A nine-year-old boy had to be rescued by firefighters from a pool of slurry which dragged him down like quicksand.

Ben Laycock was cycling over what he thought was a heap of mud next to a footpath on Ditchling Beacon, near Brighton, when he began to disappear into the 4ft-deep sludge.

Within seconds the schoolboy, of Tristram Close, Sompting, was up to his waist.

He could not climb out of the slurry, mixed with other noxious waste and which had been dumped at the beauty spot.

Four fire engines and more than a dozen firefighters rushed to the scene at 3.45pm on Friday to find the boy stuck in a 150-metre by 20-metre area of waste.

Ben said: "I thought it was a pool of soft mud but then I got stuck and after two minutes I started sinking quite fast.

"The more I tried to get out the more I sank. It was scary."

Watch manager Richard Chamberlain, from Preston Circus fire station, Brighton, was among the first to arrive after running the mile from the car park.

He said: "We found a boy up to his waist in toxic stuff and waded in to get him out.

"It's like quicksand. Luckily he did the right thing by keeping still.

"He was lucky he didn't fall down face first or he wouldn't have got out.

"He could have died in it."

After lifting Ben out, Mr Chamberlain became stuck himself and had to be helped out by another firefighter.

Ben's 42-year-old mum Nicky Morris had been walking her boxer dogs along the footpath when her son started calling for help.

She said: "Ben likes to go into anything he thinks he shouldn't.

"He was riding around it then fell off his bike and sank into it."

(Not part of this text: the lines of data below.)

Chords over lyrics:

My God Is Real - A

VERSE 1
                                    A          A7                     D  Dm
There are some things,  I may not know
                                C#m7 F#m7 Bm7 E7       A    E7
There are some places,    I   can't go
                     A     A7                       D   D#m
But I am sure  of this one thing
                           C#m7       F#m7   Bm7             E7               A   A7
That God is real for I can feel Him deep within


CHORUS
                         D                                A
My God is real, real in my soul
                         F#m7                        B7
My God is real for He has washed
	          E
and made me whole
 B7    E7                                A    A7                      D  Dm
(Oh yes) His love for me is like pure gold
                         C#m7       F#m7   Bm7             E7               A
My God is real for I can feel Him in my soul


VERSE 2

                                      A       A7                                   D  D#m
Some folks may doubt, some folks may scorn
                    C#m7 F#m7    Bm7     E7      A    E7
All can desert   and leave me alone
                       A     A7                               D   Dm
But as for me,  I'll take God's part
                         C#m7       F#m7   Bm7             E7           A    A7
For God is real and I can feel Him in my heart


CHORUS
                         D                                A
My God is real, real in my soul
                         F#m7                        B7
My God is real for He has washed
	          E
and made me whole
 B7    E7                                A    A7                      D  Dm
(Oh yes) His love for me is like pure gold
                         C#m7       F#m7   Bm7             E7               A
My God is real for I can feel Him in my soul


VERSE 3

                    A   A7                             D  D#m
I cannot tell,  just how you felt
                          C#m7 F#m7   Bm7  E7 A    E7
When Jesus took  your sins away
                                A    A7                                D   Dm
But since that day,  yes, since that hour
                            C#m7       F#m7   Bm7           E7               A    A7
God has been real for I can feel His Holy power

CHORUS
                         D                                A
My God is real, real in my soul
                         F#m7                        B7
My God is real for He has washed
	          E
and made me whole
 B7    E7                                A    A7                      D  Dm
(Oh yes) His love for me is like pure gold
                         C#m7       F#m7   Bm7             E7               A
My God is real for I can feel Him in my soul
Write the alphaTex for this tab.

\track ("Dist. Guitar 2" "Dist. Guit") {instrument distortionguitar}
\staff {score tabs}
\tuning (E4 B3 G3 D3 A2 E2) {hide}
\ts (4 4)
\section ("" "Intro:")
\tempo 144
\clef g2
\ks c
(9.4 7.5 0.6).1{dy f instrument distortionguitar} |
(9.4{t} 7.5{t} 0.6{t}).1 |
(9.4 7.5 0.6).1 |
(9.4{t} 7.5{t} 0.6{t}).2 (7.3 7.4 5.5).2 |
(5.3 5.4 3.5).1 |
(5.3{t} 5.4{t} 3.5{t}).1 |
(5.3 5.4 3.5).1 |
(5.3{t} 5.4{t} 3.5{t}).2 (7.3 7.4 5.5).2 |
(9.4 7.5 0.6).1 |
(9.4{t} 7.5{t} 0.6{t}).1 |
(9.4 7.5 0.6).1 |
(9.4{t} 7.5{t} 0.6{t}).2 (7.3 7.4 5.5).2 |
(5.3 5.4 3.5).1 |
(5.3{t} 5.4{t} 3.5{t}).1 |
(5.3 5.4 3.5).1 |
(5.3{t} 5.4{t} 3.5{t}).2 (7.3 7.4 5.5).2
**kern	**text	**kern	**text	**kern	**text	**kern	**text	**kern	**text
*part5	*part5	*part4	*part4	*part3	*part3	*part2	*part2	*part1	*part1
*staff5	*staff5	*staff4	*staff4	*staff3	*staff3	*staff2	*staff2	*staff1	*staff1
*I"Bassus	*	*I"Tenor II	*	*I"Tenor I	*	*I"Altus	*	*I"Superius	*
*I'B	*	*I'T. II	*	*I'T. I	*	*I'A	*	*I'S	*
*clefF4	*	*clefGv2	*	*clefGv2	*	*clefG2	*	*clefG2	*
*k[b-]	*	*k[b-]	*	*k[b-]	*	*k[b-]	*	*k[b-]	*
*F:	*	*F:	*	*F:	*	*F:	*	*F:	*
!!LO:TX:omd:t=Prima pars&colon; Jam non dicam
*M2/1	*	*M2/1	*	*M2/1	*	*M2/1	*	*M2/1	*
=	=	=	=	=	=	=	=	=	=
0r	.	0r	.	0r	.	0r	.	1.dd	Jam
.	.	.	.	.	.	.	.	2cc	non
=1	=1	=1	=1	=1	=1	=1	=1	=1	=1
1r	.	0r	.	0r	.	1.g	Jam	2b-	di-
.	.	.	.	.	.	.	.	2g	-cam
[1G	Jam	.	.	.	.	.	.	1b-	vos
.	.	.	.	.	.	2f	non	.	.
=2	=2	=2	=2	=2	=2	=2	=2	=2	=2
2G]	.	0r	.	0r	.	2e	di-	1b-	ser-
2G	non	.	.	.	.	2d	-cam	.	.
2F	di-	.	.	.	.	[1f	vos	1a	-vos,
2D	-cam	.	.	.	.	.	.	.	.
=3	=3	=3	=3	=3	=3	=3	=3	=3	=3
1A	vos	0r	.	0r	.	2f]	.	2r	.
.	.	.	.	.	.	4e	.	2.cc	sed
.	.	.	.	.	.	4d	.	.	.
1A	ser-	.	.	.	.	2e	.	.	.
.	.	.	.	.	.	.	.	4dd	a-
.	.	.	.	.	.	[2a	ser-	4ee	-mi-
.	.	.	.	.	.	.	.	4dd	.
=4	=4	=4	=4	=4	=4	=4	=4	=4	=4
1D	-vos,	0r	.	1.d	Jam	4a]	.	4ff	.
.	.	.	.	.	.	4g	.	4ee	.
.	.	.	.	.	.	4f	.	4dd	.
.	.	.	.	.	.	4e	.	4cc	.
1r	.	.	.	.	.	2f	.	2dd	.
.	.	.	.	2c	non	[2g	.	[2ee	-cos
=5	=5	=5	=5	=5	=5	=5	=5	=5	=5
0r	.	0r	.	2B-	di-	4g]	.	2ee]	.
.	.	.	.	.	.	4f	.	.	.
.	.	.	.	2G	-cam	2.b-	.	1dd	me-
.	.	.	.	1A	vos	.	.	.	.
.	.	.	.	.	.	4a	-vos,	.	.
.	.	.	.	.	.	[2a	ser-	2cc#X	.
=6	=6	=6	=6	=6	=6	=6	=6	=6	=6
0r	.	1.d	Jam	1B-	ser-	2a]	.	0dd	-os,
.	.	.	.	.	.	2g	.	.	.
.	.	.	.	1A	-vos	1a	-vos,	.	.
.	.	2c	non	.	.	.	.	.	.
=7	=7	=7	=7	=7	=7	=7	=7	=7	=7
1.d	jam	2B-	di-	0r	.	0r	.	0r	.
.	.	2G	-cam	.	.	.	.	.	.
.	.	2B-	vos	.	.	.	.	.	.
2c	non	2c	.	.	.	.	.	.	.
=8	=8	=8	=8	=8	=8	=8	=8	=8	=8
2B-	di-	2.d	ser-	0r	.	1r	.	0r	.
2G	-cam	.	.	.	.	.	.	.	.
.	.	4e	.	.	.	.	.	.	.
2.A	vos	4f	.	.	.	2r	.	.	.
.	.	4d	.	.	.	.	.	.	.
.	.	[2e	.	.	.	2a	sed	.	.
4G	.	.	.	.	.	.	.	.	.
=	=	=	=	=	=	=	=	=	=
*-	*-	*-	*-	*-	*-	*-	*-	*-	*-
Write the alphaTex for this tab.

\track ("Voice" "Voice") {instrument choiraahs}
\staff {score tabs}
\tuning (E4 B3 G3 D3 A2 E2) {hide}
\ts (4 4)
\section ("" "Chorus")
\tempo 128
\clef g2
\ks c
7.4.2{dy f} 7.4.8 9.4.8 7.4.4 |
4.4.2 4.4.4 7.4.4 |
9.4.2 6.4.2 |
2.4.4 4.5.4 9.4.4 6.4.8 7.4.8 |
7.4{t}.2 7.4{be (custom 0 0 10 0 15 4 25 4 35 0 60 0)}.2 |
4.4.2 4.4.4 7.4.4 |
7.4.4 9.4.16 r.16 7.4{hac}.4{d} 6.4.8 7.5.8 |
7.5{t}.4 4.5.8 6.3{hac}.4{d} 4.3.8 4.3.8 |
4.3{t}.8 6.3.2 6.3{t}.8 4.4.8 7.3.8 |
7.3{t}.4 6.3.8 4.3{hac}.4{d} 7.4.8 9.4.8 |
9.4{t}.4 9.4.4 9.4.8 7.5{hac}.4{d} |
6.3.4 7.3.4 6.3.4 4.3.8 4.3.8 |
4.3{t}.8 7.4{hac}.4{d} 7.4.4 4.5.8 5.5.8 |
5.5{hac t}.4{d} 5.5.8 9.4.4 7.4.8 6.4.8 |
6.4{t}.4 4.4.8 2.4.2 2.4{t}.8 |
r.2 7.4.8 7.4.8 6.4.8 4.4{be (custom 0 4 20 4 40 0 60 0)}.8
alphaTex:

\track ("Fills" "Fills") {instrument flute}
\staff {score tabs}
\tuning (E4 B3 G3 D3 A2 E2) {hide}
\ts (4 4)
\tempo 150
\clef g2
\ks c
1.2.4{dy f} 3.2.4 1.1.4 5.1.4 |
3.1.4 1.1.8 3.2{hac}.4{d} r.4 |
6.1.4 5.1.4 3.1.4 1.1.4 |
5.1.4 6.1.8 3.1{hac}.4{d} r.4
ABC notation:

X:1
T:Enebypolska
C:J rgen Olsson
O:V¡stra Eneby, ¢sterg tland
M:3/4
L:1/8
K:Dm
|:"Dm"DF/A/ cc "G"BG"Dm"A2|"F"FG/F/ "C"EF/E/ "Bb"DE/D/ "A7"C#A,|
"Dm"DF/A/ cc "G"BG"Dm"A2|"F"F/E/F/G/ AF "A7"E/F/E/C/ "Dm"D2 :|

Miss Morris, who said she had vomited near the waste because the smell was so foul, said: "It's dangerous, right next to the public footpath.

"It should be fenced ff."

Ben was pulled free of the sludge just after 4.30pm and given a ride back to the car park on Guinness, a horse owned by Ditchling resident Edwina Rowling.

He was not injured but after being hosed down he was taken to the Royal Sussex County Hospital, Brighton, in a waiting ambulance for a check-up.

Officers from the Environment Agency said following initial investigations they believed the waste to be paper slurry, a form of liquefied paper.

But firefighters said they believed the waste also contained asbestos and animal waste.